▸ Work task
Leave out the images and set down the records below exactly.

Rendered page images:
□ □ □ □ □ □ □

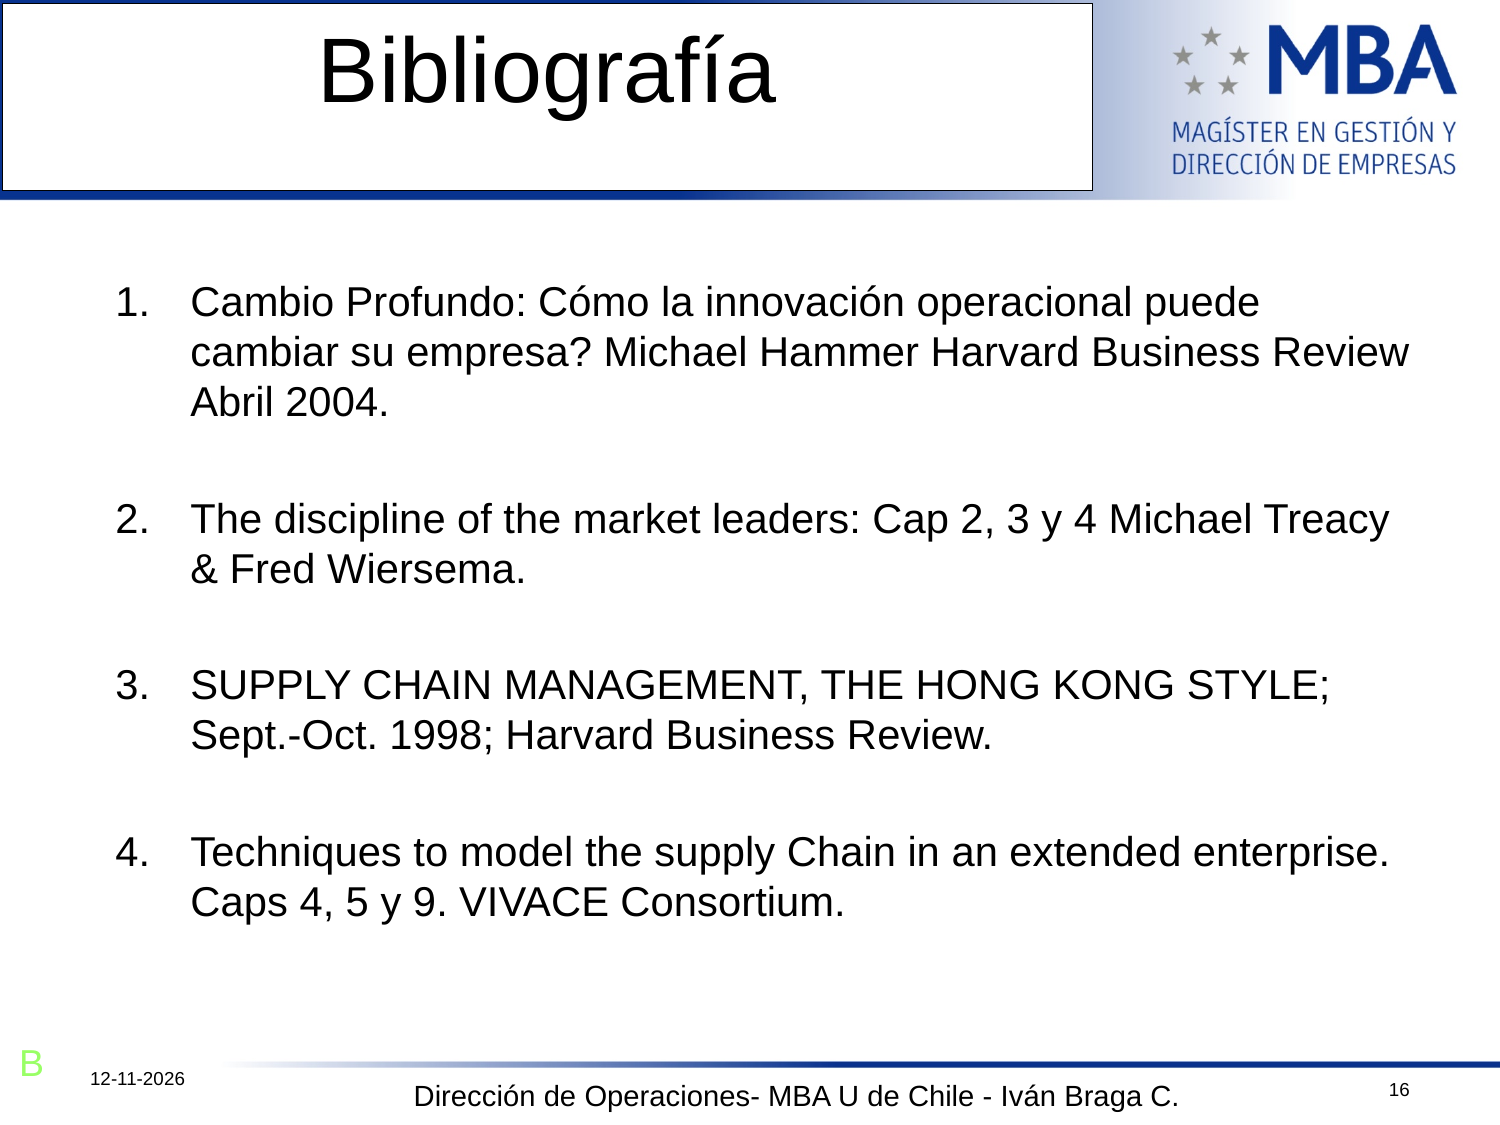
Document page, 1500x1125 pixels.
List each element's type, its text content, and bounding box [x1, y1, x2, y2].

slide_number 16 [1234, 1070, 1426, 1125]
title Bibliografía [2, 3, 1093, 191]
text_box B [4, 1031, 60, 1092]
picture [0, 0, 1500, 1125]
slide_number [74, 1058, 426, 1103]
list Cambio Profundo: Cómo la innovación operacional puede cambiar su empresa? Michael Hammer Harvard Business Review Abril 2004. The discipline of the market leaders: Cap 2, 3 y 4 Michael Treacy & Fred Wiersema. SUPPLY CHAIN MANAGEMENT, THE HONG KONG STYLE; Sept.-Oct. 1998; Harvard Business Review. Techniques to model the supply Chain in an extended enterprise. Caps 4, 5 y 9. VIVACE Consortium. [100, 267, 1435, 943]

□ □ □ □ □ □ □

▸ Task response
Document page, 1500x1125 pixels.
List each element's type, its text content, and bounding box [x1, y1, x2, y2].

slide_number 16 [1234, 1070, 1426, 1125]
title Bibliografía [2, 3, 1093, 191]
text_box B [4, 1031, 60, 1092]
picture [0, 0, 1500, 1125]
slide_number [74, 1058, 426, 1103]
list Cambio Profundo: Cómo la innovación operacional puede cambiar su empresa? Michael Hammer Harvard Business Review Abril 2004. The discipline of the market leaders: Cap 2, 3 y 4 Michael Treacy & Fred Wiersema. SUPPLY CHAIN MANAGEMENT, THE HONG KONG STYLE; Sept.-Oct. 1998; Harvard Business Review. Techniques to model the supply Chain in an extended enterprise. Caps 4, 5 y 9. VIVACE Consortium. [100, 267, 1435, 943]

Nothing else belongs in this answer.